The Flores settlement also outlines “minimum standards” for each facility, including proper access to food, education, medical care, recreation and family visits. Schey will find out whether the boys have been seeing doctors, playing outside and sleeping well.

On recent inspections of roughly eight Border Patrol stations, Schey found some were very cold and that kids didn’t have access to blankets and sleeping mats. “We still found situations where kids were detained for 48 hours with no soap and water. [They had] no change in clothing, and it was soiled.”

In addition to interviewing children, his team will tour Casa Padre for a few hours Thursday morning. But Carlos Holguín, general counsel at the Center for Human Rights and Constitutional Law Foundation, said the inspections often amount to a “dog-and-pony show” in which the staff creates a false impression of the conditions. He said that at one facility, workers installed a vending machine right before his arrival.

While Holguín hasn’t been to Casa Padre and won’t be participating in this round of interviews, he said it seemed like an “overly secure place” for kids. “They are not supposed to be in detention centers. They are supposed to be in places where children can go to public schools and are permitted to go to the library and to the movies. There should not be jail-like conditions and locked doors and metal detectors.”

Schey has already told government officials he plans to visit 15 more ORR facilities, and his goal is to have a team inspect all shelters where separated children are being held.

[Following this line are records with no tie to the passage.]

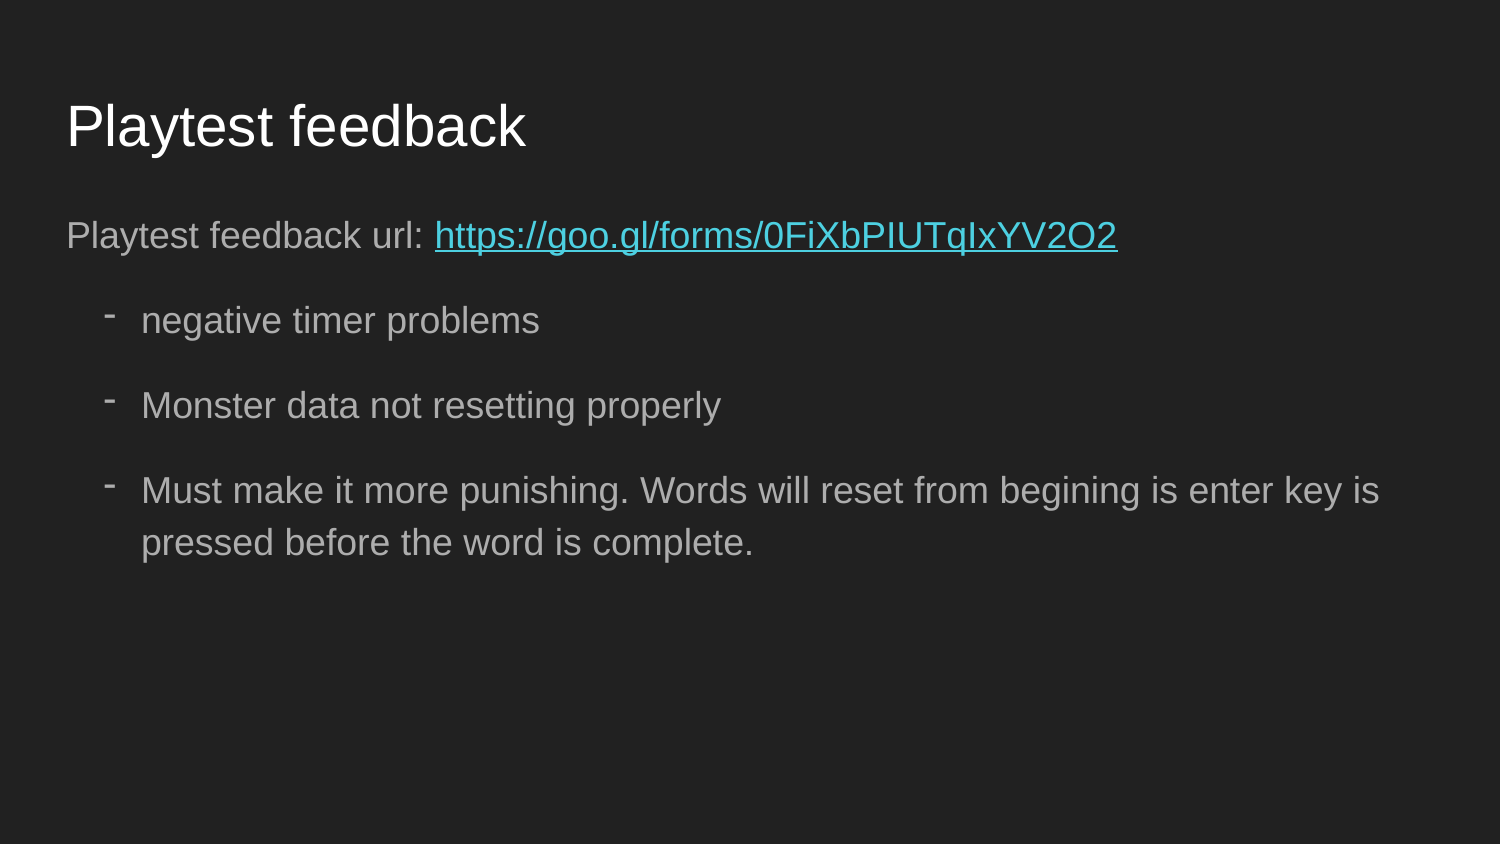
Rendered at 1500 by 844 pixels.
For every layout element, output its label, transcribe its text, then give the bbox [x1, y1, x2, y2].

title Playtest feedback [51, 72, 1449, 167]
list Playtest feedback url: https://goo.gl/forms/0FiXbPIUTqIxYV2O2 negative timer problems Monster data not resetting properly Must make it more punishing. Words will reset from begining is enter key is pressed before the word is complete. [51, 189, 1449, 750]
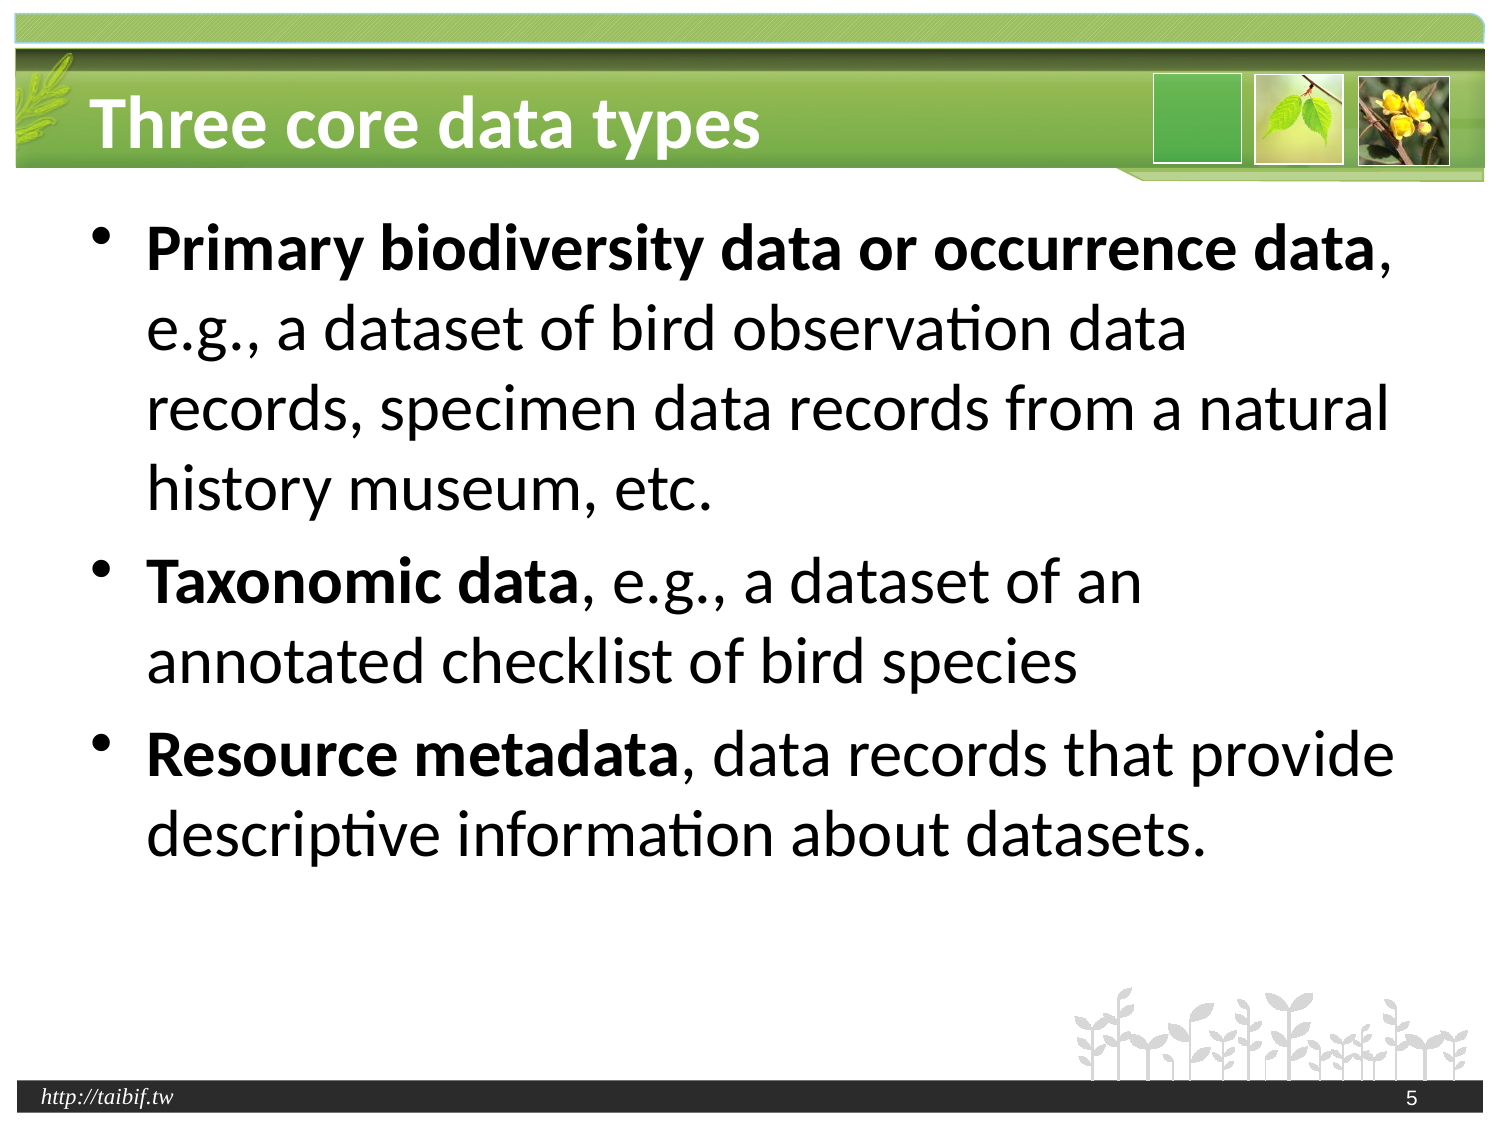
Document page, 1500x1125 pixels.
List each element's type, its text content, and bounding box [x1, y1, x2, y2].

list Primary biodiversity data or occurrence data, e.g., a dataset of bird observation data records, specimen data records from a natural history museum, etc. Taxonomic data, e.g., a dataset of an annotated checklist of bird species Resource metadata, data records that provide descriptive information about datasets. [75, 196, 1425, 1030]
slide_number 5 [1167, 1077, 1433, 1125]
title Three core data types [75, 66, 1138, 166]
picture [16, 49, 1485, 168]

On July 27, the attorney will present his initial findings at a hearing in Los Angeles before U.S. District Court Judge Dolly Gee. He will use the interviews with children to assess whether Border Patrol stations, ICE facilities and ORR shelters are complying with the Flores agreement.

Schey said the site visits his team does are a crucial part of ensuring the “safety and well-being of detained children.”

“Without them, we would have no way to know whether the government is complying with the settlement.”